Spelletje: Positief roddelen
Ga met de kinderen in een kring zitten. Vraag alle kinderen iets positiefs over Jezus te zeggen.
Dat is vast niet zo moeilijk.
Vraag daarna aan alle kinderen iets negatiefs te zeggen over Jezus.
Dat is al moeilijker.
Vraag dan aan de kinderen iets negatiefs te zeggen over hun moeder.
Dat is lastig en ook niet leuk om te doen.
Vraag ze tot slot iets positiefs te zeggen over hun moeder.
Dat gaat vast weer veel gemakkelijker.
Herhaal dezelfde oefening door de kinderen iets over jou als begeleider te laten zeggen (eerst negatief, dan positief).
De positieve dingen zullen heel gemakkelijk komen. Leg uit dat dit een grote groep is waar vaak alleen positief wordt gesproken over anderen. Dat maakt het ook heel vanzelfsprekend om positief te spreken over anderen.

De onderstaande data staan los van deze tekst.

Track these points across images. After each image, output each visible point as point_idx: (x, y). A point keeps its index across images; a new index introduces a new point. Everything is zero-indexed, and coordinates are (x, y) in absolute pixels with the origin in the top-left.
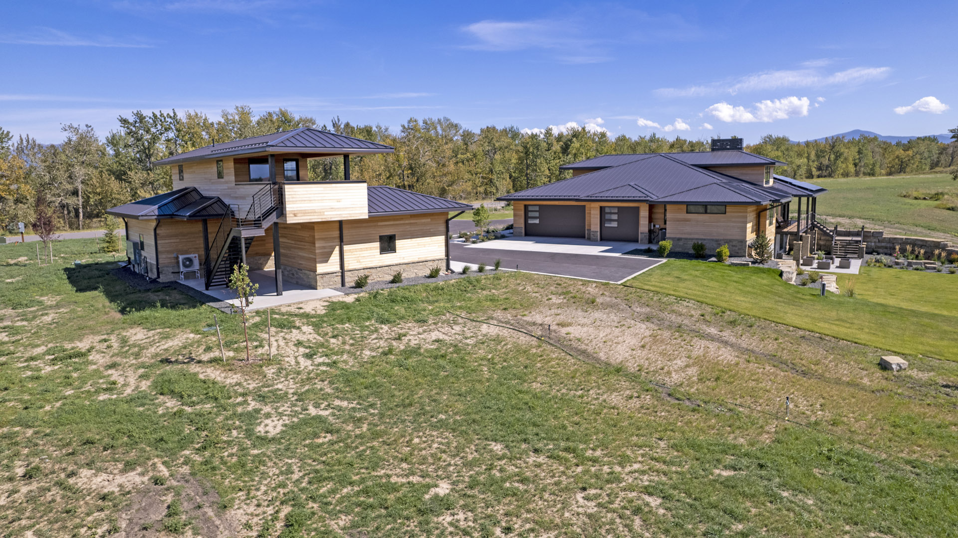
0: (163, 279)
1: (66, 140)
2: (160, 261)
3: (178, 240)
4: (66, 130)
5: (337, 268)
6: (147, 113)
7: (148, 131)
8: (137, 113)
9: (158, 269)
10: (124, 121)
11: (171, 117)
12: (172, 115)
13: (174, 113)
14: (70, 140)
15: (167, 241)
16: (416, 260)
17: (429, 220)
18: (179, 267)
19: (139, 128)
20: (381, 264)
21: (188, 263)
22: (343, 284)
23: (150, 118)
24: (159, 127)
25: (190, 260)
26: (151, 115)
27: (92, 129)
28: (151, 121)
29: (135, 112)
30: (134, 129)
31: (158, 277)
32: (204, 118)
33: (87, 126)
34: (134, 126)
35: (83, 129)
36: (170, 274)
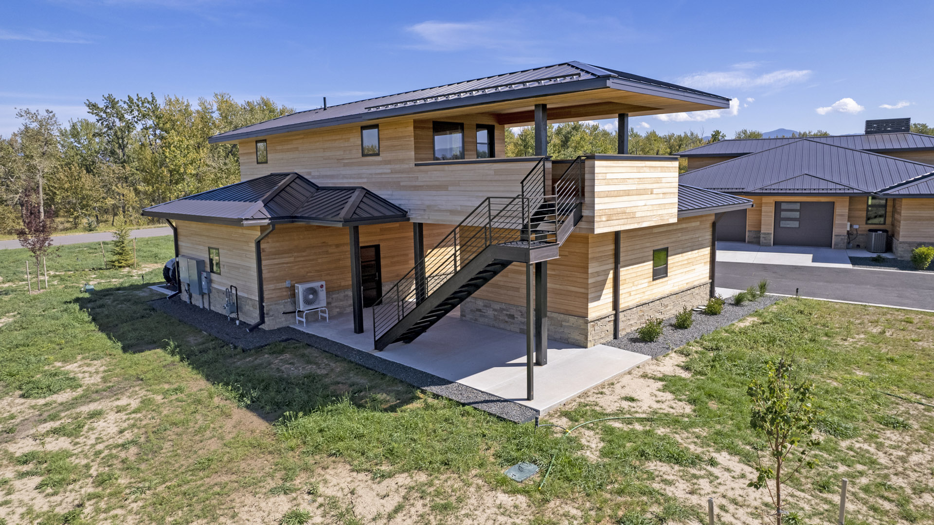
0: (269, 325)
1: (23, 128)
2: (266, 295)
3: (292, 259)
4: (22, 116)
5: (609, 310)
6: (121, 97)
7: (121, 119)
8: (110, 96)
9: (262, 308)
10: (93, 107)
11: (148, 102)
12: (150, 99)
13: (153, 98)
14: (27, 128)
15: (276, 261)
16: (686, 287)
17: (698, 223)
18: (294, 303)
19: (111, 115)
20: (652, 298)
21: (311, 297)
22: (616, 336)
23: (125, 102)
24: (136, 113)
25: (313, 291)
26: (126, 100)
27: (54, 115)
28: (126, 106)
29: (106, 96)
30: (104, 116)
31: (262, 321)
32: (186, 103)
33: (47, 111)
34: (105, 112)
35: (43, 114)
36: (281, 315)
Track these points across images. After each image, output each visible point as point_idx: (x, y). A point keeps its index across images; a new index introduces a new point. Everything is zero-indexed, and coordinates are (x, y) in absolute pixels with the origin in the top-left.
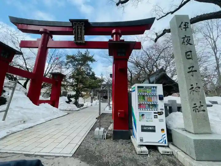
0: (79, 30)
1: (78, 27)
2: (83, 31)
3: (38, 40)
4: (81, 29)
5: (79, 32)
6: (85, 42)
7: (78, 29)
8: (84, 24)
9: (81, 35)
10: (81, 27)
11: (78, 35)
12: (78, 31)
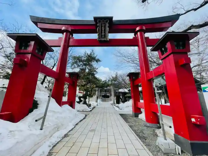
0: (103, 28)
1: (101, 24)
2: (108, 29)
3: (60, 38)
4: (105, 26)
5: (103, 30)
6: (109, 39)
7: (101, 27)
8: (108, 22)
9: (105, 33)
10: (105, 24)
11: (101, 33)
12: (101, 29)
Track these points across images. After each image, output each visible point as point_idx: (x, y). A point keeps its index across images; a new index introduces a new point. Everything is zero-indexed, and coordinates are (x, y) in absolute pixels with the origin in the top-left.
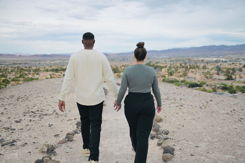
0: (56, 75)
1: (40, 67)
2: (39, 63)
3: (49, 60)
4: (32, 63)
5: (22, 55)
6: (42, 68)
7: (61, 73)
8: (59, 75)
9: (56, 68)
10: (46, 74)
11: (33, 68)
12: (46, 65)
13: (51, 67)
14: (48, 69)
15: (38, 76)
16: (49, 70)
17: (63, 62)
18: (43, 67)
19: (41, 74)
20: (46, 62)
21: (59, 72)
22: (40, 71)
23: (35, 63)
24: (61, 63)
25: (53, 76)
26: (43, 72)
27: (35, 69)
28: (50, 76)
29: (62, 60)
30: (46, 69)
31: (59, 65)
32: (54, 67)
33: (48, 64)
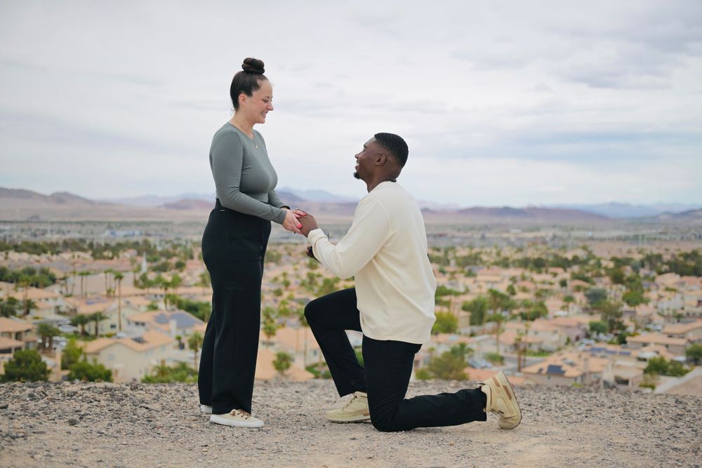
0: (532, 280)
1: (484, 250)
2: (483, 237)
3: (519, 228)
4: (461, 234)
5: (431, 207)
6: (491, 253)
7: (555, 275)
8: (543, 282)
9: (536, 257)
10: (497, 275)
11: (458, 251)
12: (504, 244)
13: (520, 250)
14: (506, 259)
15: (469, 281)
16: (511, 260)
17: (565, 234)
18: (494, 251)
19: (482, 274)
20: (508, 232)
21: (547, 272)
22: (482, 262)
23: (469, 234)
24: (562, 239)
25: (522, 284)
26: (491, 267)
27: (465, 258)
28: (510, 283)
29: (564, 228)
30: (501, 258)
31: (550, 245)
32: (532, 254)
33: (513, 239)
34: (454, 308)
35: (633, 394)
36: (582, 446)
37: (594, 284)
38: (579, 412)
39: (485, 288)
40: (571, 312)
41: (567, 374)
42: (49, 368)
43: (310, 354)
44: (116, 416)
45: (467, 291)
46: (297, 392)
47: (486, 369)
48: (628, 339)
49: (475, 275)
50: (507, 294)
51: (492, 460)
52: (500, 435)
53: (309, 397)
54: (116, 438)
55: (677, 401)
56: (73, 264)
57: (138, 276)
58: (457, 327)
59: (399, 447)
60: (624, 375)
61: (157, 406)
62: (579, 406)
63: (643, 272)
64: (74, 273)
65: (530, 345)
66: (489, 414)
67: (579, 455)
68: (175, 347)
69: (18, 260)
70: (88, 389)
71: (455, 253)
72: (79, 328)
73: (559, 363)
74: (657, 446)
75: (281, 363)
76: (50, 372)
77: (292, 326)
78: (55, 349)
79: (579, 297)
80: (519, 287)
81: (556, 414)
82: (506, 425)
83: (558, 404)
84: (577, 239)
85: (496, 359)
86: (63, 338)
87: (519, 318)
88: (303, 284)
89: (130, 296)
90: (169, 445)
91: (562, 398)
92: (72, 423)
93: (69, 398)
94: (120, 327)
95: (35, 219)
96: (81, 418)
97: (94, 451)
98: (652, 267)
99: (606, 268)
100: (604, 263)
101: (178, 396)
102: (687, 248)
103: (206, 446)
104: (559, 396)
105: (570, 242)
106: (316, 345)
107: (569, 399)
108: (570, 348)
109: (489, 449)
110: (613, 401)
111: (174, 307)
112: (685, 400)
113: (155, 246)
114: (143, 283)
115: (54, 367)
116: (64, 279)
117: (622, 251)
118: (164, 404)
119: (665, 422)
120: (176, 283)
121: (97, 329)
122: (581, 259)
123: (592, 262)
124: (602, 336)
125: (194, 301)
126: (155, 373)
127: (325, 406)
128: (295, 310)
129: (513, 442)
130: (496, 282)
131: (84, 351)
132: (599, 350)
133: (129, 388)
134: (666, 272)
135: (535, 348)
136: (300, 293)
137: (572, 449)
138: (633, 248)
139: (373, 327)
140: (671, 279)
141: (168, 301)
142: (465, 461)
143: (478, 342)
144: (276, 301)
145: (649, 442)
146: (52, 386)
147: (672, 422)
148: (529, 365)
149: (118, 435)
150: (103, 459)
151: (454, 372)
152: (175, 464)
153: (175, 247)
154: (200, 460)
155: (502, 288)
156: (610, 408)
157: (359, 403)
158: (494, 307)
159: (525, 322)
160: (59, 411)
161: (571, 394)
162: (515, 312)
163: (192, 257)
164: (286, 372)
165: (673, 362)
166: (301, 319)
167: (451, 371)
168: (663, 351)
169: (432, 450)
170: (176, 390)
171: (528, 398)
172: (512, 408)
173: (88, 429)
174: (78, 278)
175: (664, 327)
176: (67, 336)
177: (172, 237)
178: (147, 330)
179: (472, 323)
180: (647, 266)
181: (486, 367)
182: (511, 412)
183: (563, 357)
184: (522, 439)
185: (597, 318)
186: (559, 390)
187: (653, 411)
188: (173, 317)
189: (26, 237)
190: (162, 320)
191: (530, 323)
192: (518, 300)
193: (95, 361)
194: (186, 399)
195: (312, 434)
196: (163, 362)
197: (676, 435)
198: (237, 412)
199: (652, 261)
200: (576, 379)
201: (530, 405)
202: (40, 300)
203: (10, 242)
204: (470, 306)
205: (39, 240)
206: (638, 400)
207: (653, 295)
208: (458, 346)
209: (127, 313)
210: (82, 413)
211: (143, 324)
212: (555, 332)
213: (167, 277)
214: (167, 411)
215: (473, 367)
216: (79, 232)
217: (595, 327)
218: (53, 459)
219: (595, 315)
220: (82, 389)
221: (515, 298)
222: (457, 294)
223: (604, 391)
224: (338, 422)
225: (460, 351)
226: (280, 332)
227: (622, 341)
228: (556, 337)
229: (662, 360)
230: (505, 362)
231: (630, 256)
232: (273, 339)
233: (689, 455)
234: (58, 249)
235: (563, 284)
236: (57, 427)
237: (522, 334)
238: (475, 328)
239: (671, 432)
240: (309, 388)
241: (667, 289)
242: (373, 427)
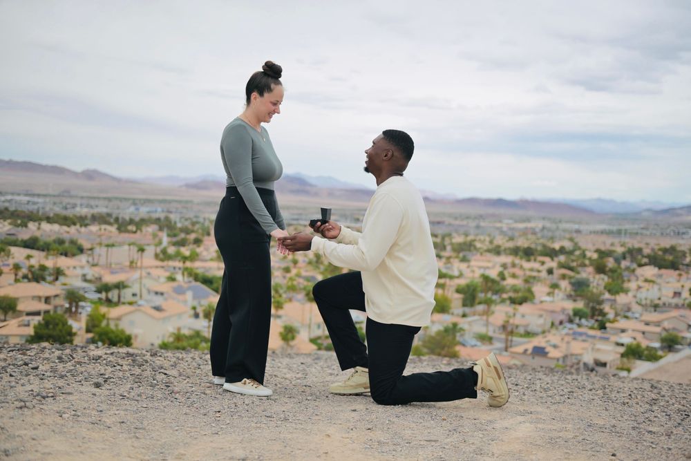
0: (521, 267)
1: (478, 238)
2: (478, 227)
3: (511, 219)
4: (457, 222)
6: (485, 240)
7: (543, 263)
8: (532, 270)
9: (526, 246)
10: (489, 261)
11: (454, 238)
12: (497, 233)
13: (512, 239)
14: (499, 247)
15: (463, 266)
16: (502, 248)
17: (554, 226)
18: (488, 239)
19: (475, 260)
20: (500, 222)
21: (535, 260)
22: (475, 248)
23: (465, 223)
24: (549, 230)
25: (512, 270)
26: (484, 254)
27: (460, 244)
28: (501, 269)
29: (553, 221)
30: (493, 246)
31: (539, 235)
32: (522, 243)
33: (505, 229)
34: (448, 290)
35: (612, 378)
36: (564, 426)
37: (578, 273)
38: (561, 393)
39: (478, 273)
40: (556, 298)
41: (550, 355)
42: (74, 330)
43: (314, 327)
44: (137, 380)
45: (461, 275)
46: (302, 363)
47: (476, 348)
48: (608, 325)
49: (468, 261)
50: (498, 279)
51: (481, 436)
52: (489, 412)
53: (314, 369)
54: (137, 401)
55: (652, 386)
56: (100, 236)
57: (159, 250)
58: (450, 308)
59: (396, 420)
60: (603, 358)
61: (174, 372)
62: (562, 388)
63: (624, 264)
64: (100, 244)
65: (517, 327)
66: (479, 392)
67: (561, 434)
68: (190, 316)
69: (49, 231)
70: (112, 354)
71: (451, 240)
72: (103, 295)
73: (543, 344)
74: (634, 428)
75: (287, 334)
76: (75, 334)
77: (299, 301)
78: (80, 313)
79: (564, 284)
80: (509, 273)
81: (541, 395)
82: (495, 403)
83: (543, 385)
84: (564, 231)
85: (485, 339)
86: (89, 304)
87: (508, 302)
88: (310, 263)
89: (151, 267)
90: (185, 410)
91: (546, 379)
92: (98, 385)
93: (94, 361)
94: (141, 296)
95: (66, 193)
96: (105, 381)
97: (117, 412)
98: (633, 260)
99: (590, 259)
100: (588, 254)
101: (194, 363)
102: (666, 243)
103: (219, 412)
104: (544, 377)
105: (557, 234)
106: (320, 319)
107: (553, 381)
108: (553, 331)
109: (478, 425)
110: (593, 383)
111: (191, 279)
112: (660, 386)
113: (175, 223)
114: (164, 256)
115: (80, 329)
116: (91, 249)
117: (605, 243)
118: (181, 370)
119: (641, 406)
120: (193, 257)
121: (119, 297)
122: (567, 249)
123: (577, 253)
124: (583, 321)
125: (210, 274)
126: (171, 340)
127: (329, 378)
128: (302, 286)
129: (501, 419)
130: (488, 268)
131: (107, 316)
132: (581, 334)
133: (149, 354)
134: (645, 265)
135: (521, 330)
136: (307, 271)
137: (555, 428)
138: (616, 241)
139: (378, 311)
140: (650, 271)
141: (186, 273)
142: (456, 435)
143: (470, 323)
144: (284, 277)
145: (626, 425)
146: (79, 349)
147: (647, 406)
148: (516, 346)
149: (139, 398)
150: (126, 421)
151: (446, 349)
152: (191, 427)
153: (193, 224)
154: (214, 425)
155: (493, 274)
156: (591, 390)
157: (359, 377)
158: (485, 291)
159: (513, 306)
160: (85, 373)
161: (554, 376)
162: (505, 296)
163: (209, 234)
164: (292, 343)
165: (648, 348)
166: (307, 295)
167: (443, 348)
168: (640, 337)
169: (426, 424)
170: (192, 358)
171: (515, 378)
172: (501, 387)
173: (111, 391)
174: (104, 249)
175: (641, 315)
176: (92, 302)
177: (191, 215)
178: (166, 299)
179: (464, 305)
180: (628, 259)
181: (475, 345)
182: (499, 391)
183: (547, 339)
184: (509, 417)
185: (580, 305)
186: (543, 371)
187: (630, 395)
188: (189, 288)
189: (58, 209)
190: (180, 291)
191: (517, 307)
192: (507, 285)
193: (117, 326)
194: (201, 367)
195: (316, 404)
196: (179, 329)
197: (651, 418)
198: (248, 381)
199: (633, 253)
200: (558, 360)
201: (517, 385)
202: (68, 268)
203: (43, 214)
204: (463, 289)
205: (69, 213)
206: (616, 384)
207: (632, 285)
208: (451, 326)
209: (148, 283)
210: (107, 377)
211: (162, 294)
212: (541, 316)
213: (186, 251)
214: (184, 378)
215: (464, 345)
216: (107, 207)
217: (577, 313)
218: (80, 419)
219: (578, 302)
220: (106, 354)
221: (505, 283)
222: (451, 277)
223: (584, 373)
224: (340, 394)
225: (453, 329)
226: (287, 306)
227: (602, 327)
228: (541, 321)
229: (638, 346)
230: (494, 341)
231: (613, 248)
232: (280, 312)
233: (663, 438)
234: (87, 222)
235: (550, 272)
236: (83, 389)
237: (510, 317)
238: (467, 310)
239: (646, 415)
240: (314, 360)
241: (646, 281)
242: (372, 400)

Als we in een negatieve sfeer zitten, dan wordt het veel moeilijker om iets positiefs te zeggen. Je doet gauw mee met de rest. Vertel de kinderen dat het daarom goed is om altijd te proberen de positieve invloed te zijn op de omgeving.
Ga tenslotte verder met een rollenspel om dit in de praktijk te brengen. Iemand speelt Jezus, die wordt tegengewerkt door een tegenstander, gespeeld door een tweede kind. Dat kind probeert zoveel mogelijk negatieve dingen over Jezus te zeggen. (Neem hiervoor de wat oudere kinderen) Laat de rest van de kinderen het opnemen voor Jezus, maar niet door lelijk te gaan doen tegen de tegenstander, maar door juist heel erg positief te zijn.